The most damaging piece of advice handed to young people is also one of the most common: find your purpose. The framing implies that purpose is a fixed object waiting somewhere to be discovered — that there is a right answer to who you should be and what you should do, and the task is to locate it.
This is wrong in a way that causes real harm, because it sends people into a search that has no end. They try things, find that they are not suffused with meaning, conclude that this was not their purpose, and move on to the next thing. The search continues indefinitely. The building never begins.
Purpose is not found. It is built. It is constructed through sustained engagement with something you have chosen to care about, through the accumulation of capability in a domain, through the relationships formed with people who share the work, through the results that confirm that what you are doing matters.
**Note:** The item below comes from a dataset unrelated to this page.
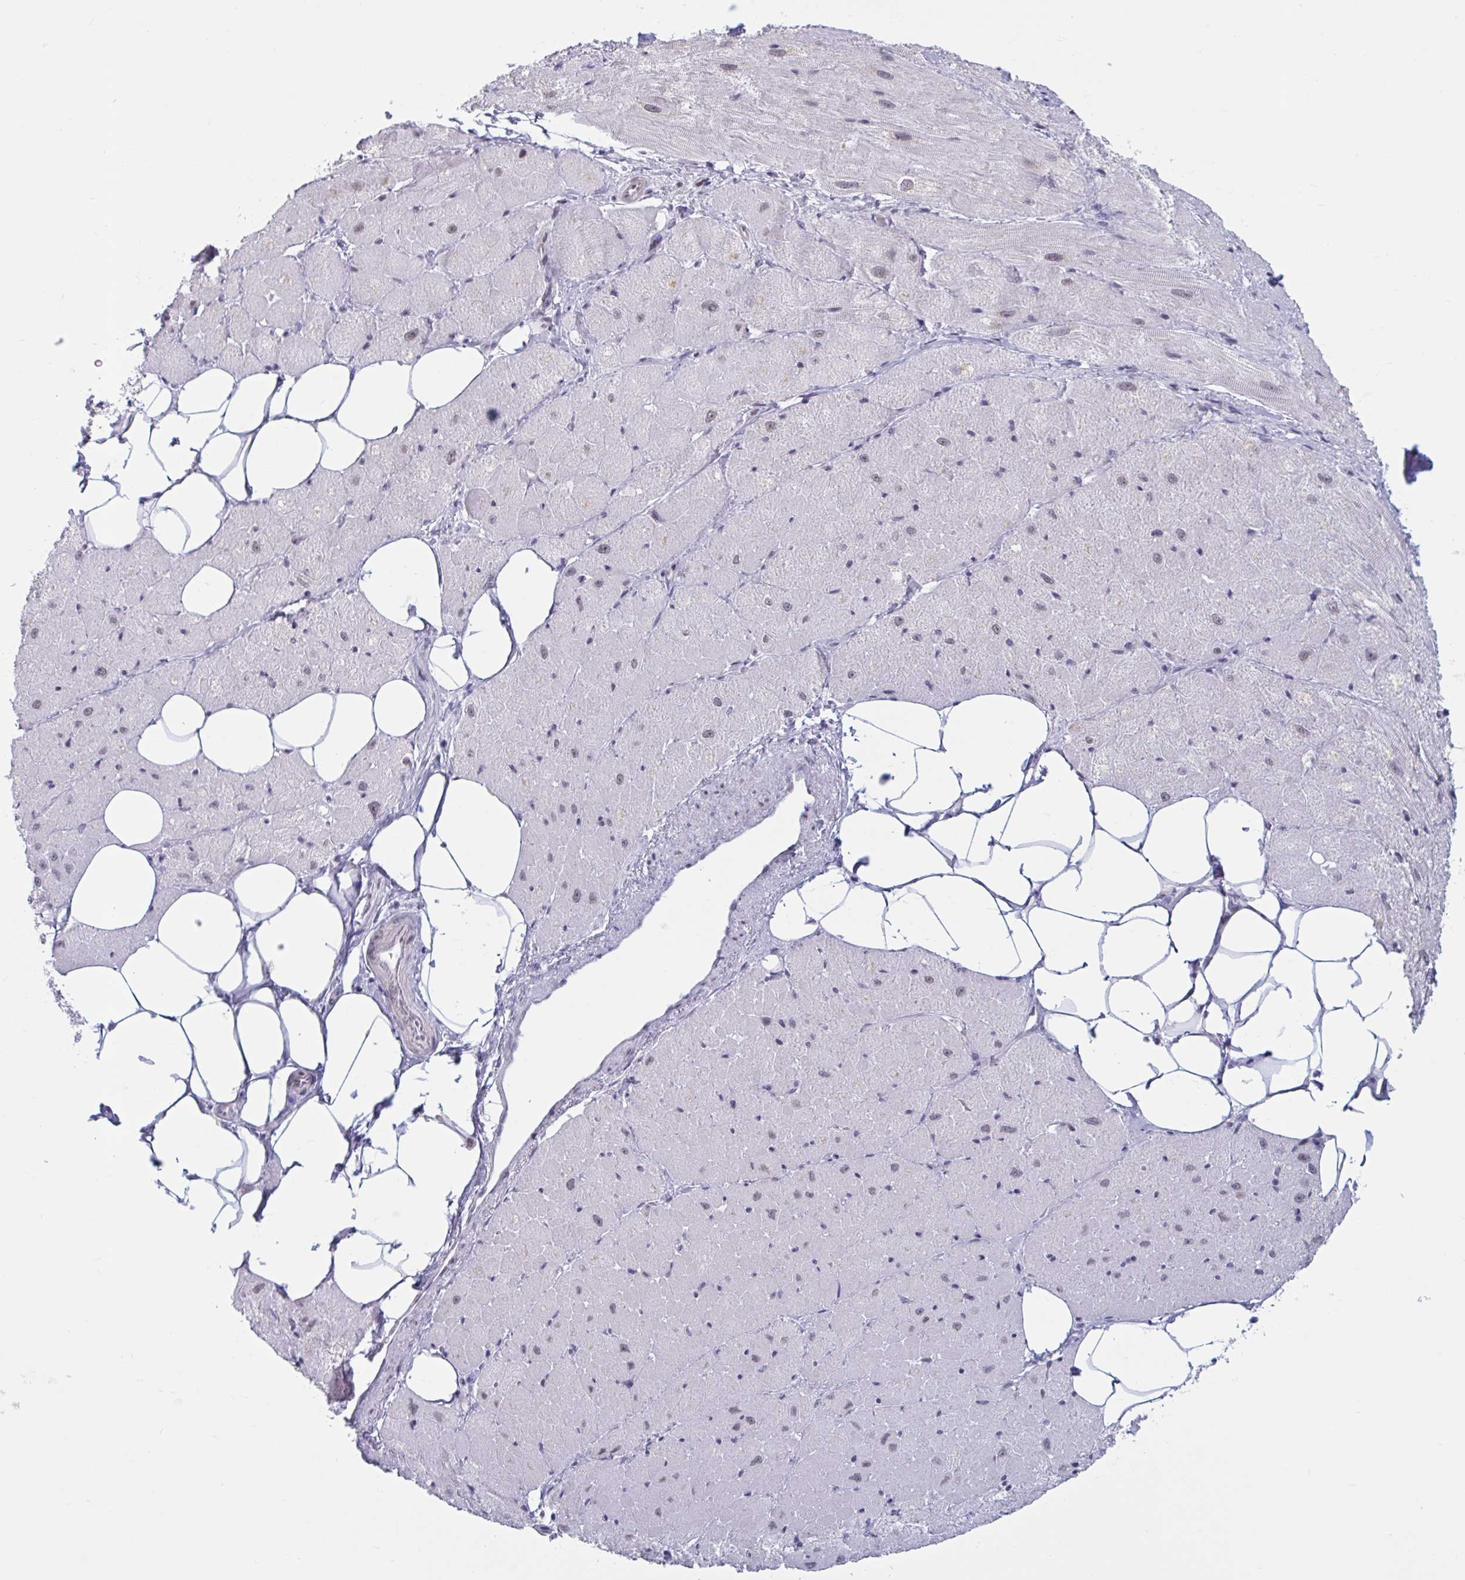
{"staining": {"intensity": "weak", "quantity": "25%-75%", "location": "cytoplasmic/membranous,nuclear"}, "tissue": "heart muscle", "cell_type": "Cardiomyocytes", "image_type": "normal", "snomed": [{"axis": "morphology", "description": "Normal tissue, NOS"}, {"axis": "topography", "description": "Heart"}], "caption": "The image reveals a brown stain indicating the presence of a protein in the cytoplasmic/membranous,nuclear of cardiomyocytes in heart muscle. (IHC, brightfield microscopy, high magnification).", "gene": "HSD17B6", "patient": {"sex": "male", "age": 62}}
I did not have a sense of purpose when I started building companies at twenty-one. I had energy and ambition and a conviction that there was opportunity available to me. Purpose came later — as the specific problems I was drawn to became clearer, as the domains where my thinking produced results became more defined, as the impact I wanted to have on the world became more concrete.
The profound insight is that the question is not what is my purpose but what will I commit to fully enough and long enough that purpose might emerge from it? Choose something. Commit. Do the work. The meaning is not at the beginning. It is in the work, accumulating, becoming visible over time to anyone willing to stay in long enough to see it.